Pour Eric Hazard, directeur de campagne au bureau Afrique de l’ouest de l’ONG Oxfam le constat est aujourd’hui « amer ».

« Si dans des pays où 60 % de la population dépend de l’agriculture on n’arrive pas mobiliser au minimum 10 % du budget national pour ce secteur on peut dire que cela pose problème en termes d’équité et de justice », a-t-il soutenu.

Sur les 53 pays qui ont signé ce protocole, seuls sept ont tenu leur engagement dont cinq pays ouest africains, le Burkina Faso, la Guinée, le Mali, le Niger, et le Sénégal qui ont dépassé la barre symbolique des 10%, en plus du Malawi et de l’Ethiopie.
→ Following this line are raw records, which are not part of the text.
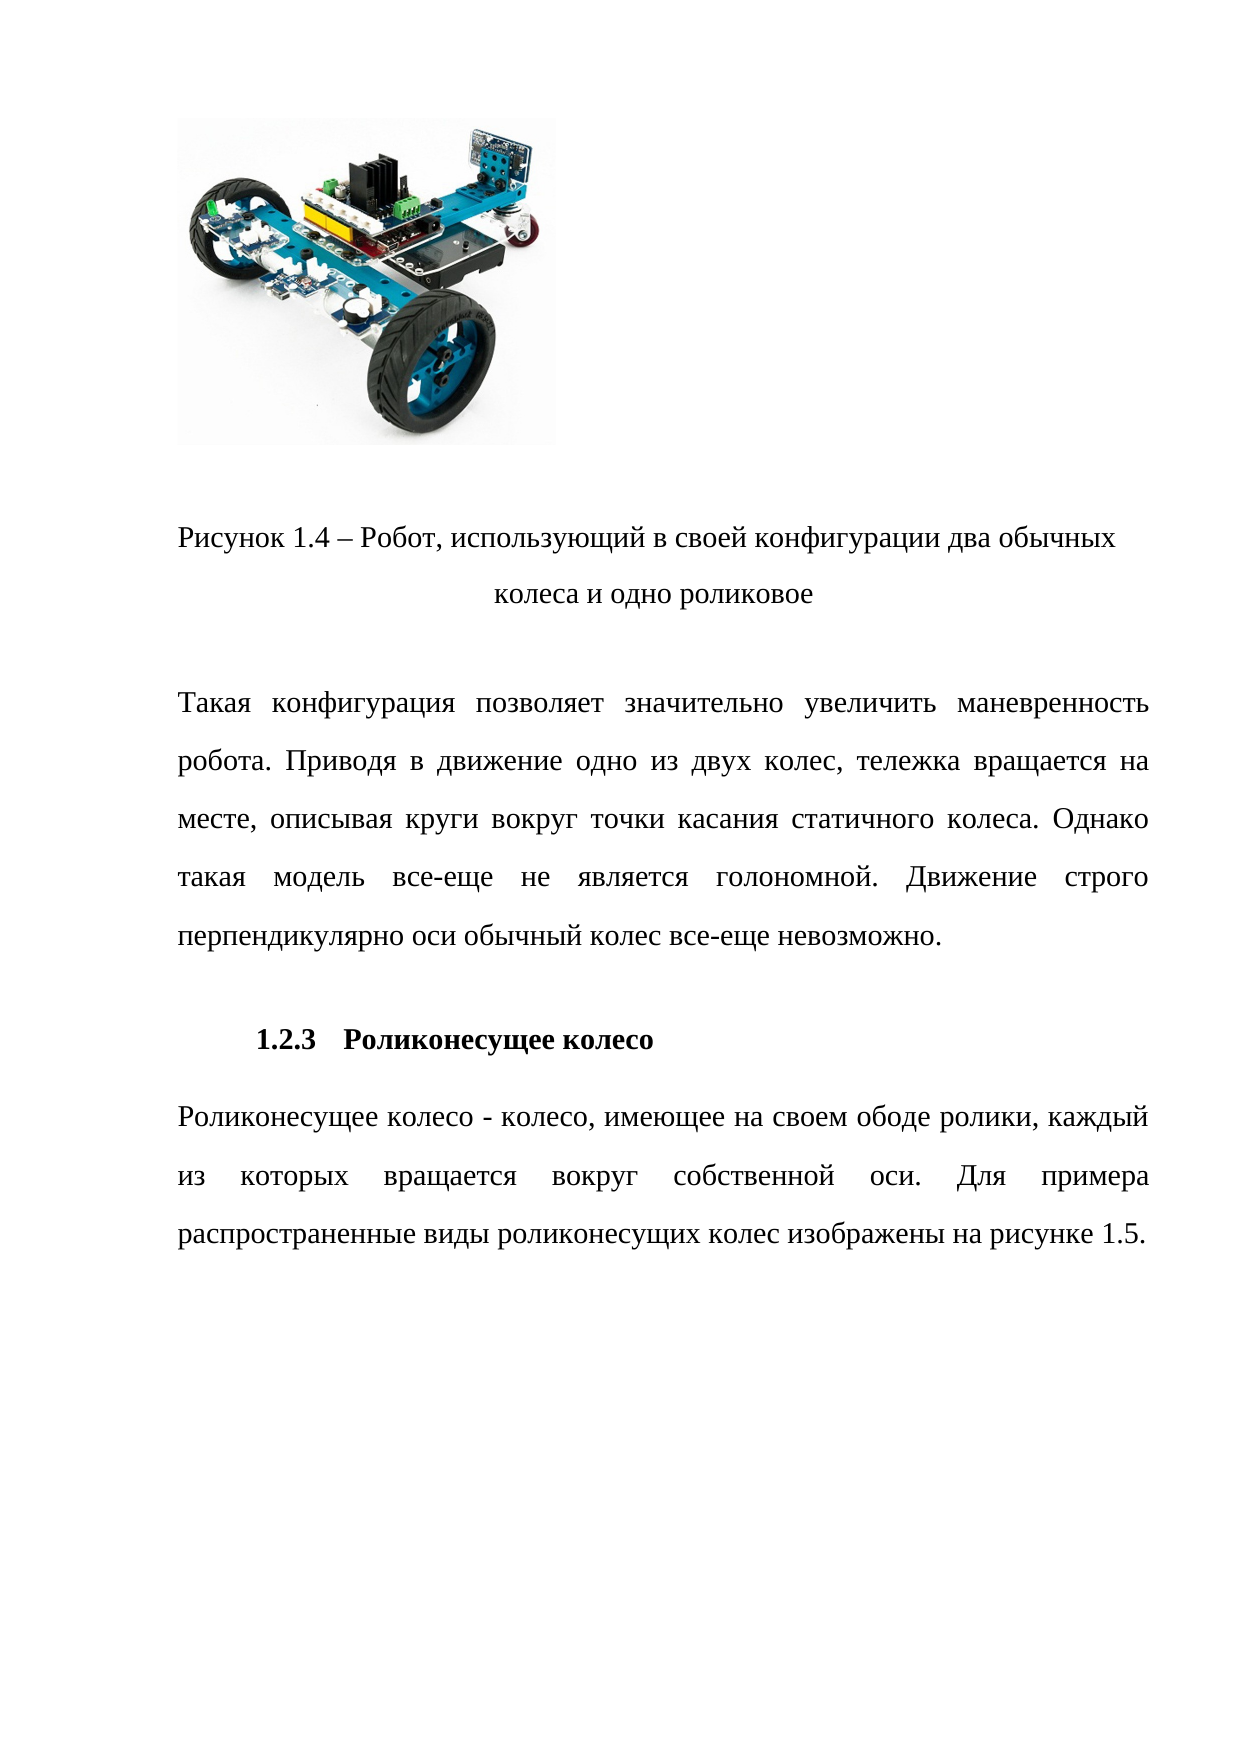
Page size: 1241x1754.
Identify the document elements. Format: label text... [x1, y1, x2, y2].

text Такая конфигурация позволяет значительно увеличить маневренность робота. Приводя в движение одно из двух колес, тележка вращается на месте, описывая круги вокруг точки касания статичного колеса. Однако такая модель все-еще не является голономной. Движение строго перпендикулярно оси обычный колес все-еще невозможно. [177, 684, 1150, 951]
text 1.2.3 Роликонесущее колесо [177, 1021, 1152, 1056]
text Роликонесущее колесо - колесо, имеющее на своем ободе ролики, каждый из которых вращается вокруг собственной оси. Для примера распространенные виды роликонесущих колес изображены на рисунке 1.5. [177, 1098, 1150, 1249]
text колеса и одно роликовое [177, 576, 1130, 610]
picture [177, 118, 556, 445]
text Рисунок 1.4 – Робот, использующий в своей конфигурации два обычных [177, 519, 1150, 554]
Face à l’insécurité alimentaire qui menace plusieurs pays africains, l’engagement volontaire des chefs d’Etats à Maputo avait été salué par les observateurs et les organisations paysannes qui y voyaient enfin l’inscription de la question agricole au cœur des préoccupations et de l’agenda des pays africains.

Entre temps le continent a connu les émeutes de la faim qui ont causé la mort de plusieurs personnes en 2008, sans compter les crises alimentaires récurrentes notées dans des pays sahéliens comme le Niger.
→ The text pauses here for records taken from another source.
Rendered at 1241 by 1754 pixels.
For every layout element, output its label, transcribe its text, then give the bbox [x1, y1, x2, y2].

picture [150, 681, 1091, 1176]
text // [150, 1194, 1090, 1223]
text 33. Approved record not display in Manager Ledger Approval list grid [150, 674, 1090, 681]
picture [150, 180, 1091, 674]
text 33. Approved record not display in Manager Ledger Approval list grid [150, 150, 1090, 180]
Bien que saluant les efforts entrepris par les pays ouest africains qui ont respecté leur engagement, ces experts de la société civile déplorent cependant un manque de rationalisation voire de ciblage des investissements financiers dédiés à l’agriculture.

« Même si le taux de 10% a été atteint il n’a pas permis de booster l’agriculture dans ces pays, ni de donner satisfaction aux acteurs de l’agriculture eux-mêmes, aujourd’hui on est en deçà des espérances, quant à la production, à l’équipement et aux infrastructures », souligne Moustapha Dia, représentant au Sénégal du réseau « Bilital Maroobe », qui regroupe des éleveurs et pasteurs d’Afrique.
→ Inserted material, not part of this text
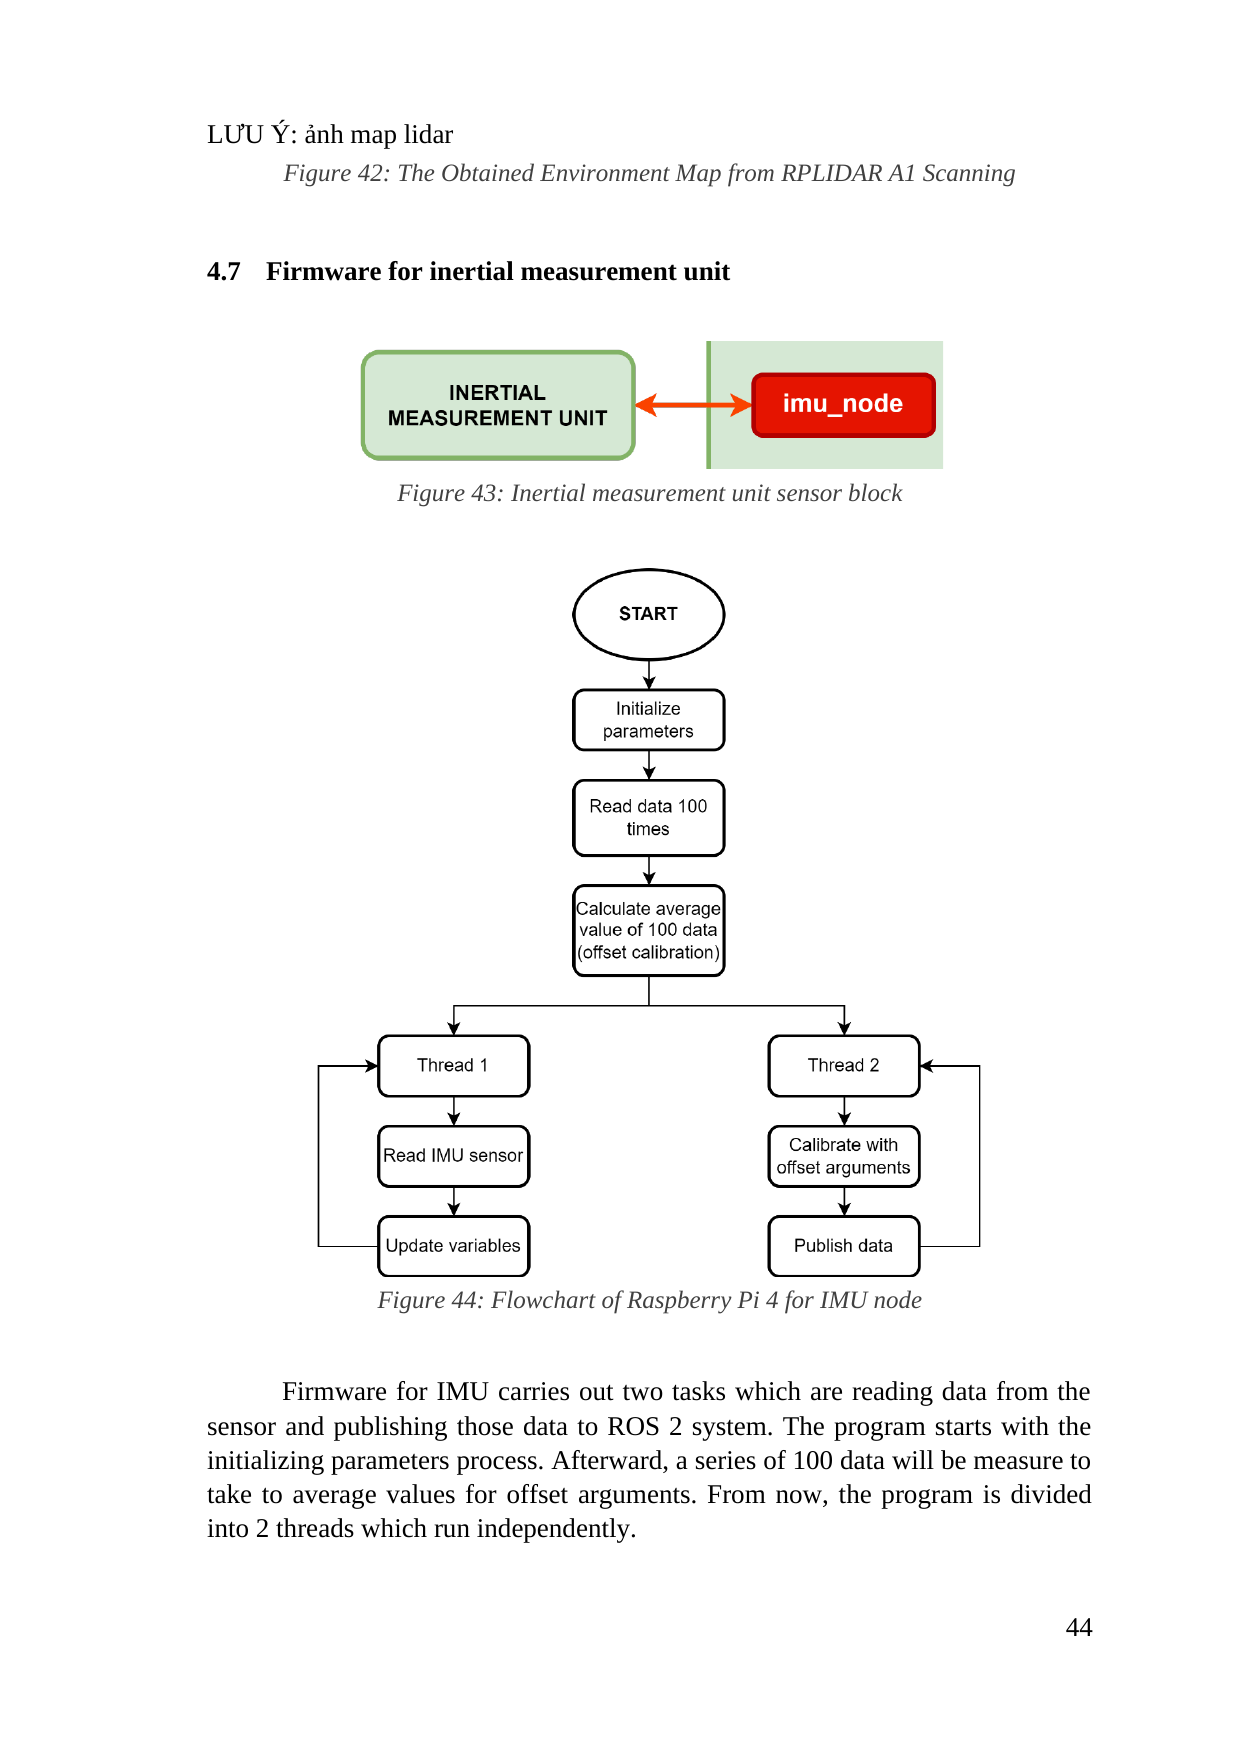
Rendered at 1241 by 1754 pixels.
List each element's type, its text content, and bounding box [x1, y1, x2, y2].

Pour M. Dia, la répartition des ressources n’est pas adéquate, donnant le cas du Sénégal, il précise que « l’élevage constitue le parent pauvre, la part du budget de l’agriculture qui lui est alloué n’atteint pas 1% ».

« Si on prend l’exemple du Niger, qui a atteint les 10 % on se rend compte que 70% du budget de l’agriculture de ce pays provient de l’extérieur, ce n’est pas un modèle durable », a déploré Cheikh Omar Ba, Directeur exécutif Initiative et Prospective Agricole (Ipar, un think-tank basé à Dakar).

Evoquant lui aussi, le cas emblématique du Niger, Mamadou Alassane Ba estime que « l’agriculture ne doit pas dépendre de l’aide extérieure, c’est le budget national qui doit supporter les questions d’importance nationale ».

« Au Burkina Faso, la part du budget consacrée à l’agriculture baisse régulièrement depuis cinq ans mais surtout, plus de la moitié des dépenses du ministère de l’agriculture est dédiée à son fonctionnement », indique un document d’Oxfam, remis à la presse.

En Afrique de l’Ouest, on constate cependant une volonté de remettre l’agriculture au centre des priorités nationales. La Communauté économique des Etats de l’Afrique de l’ouest (Cedeao) constitue la seule région du continent à mettre en application le programme détaillé de développement de l’agriculture africaine (PDDAA) issu du Nouveau partenariat pour le développement de l’Afrique (Nepad).

A cet effet, chacun des quinze pays ouest africains dispose désormais de plans nationaux d’investissements agricoles (PNIA).

Ce qui fait dire à Eric Hazard que « tous les mécanismes sont là, maintenant il faut s’assurer que les politiques soient soutenues par des moyens forts et ambitieux, qui ne doivent être autre chose que les ressources qui sont disponibles dans les états ».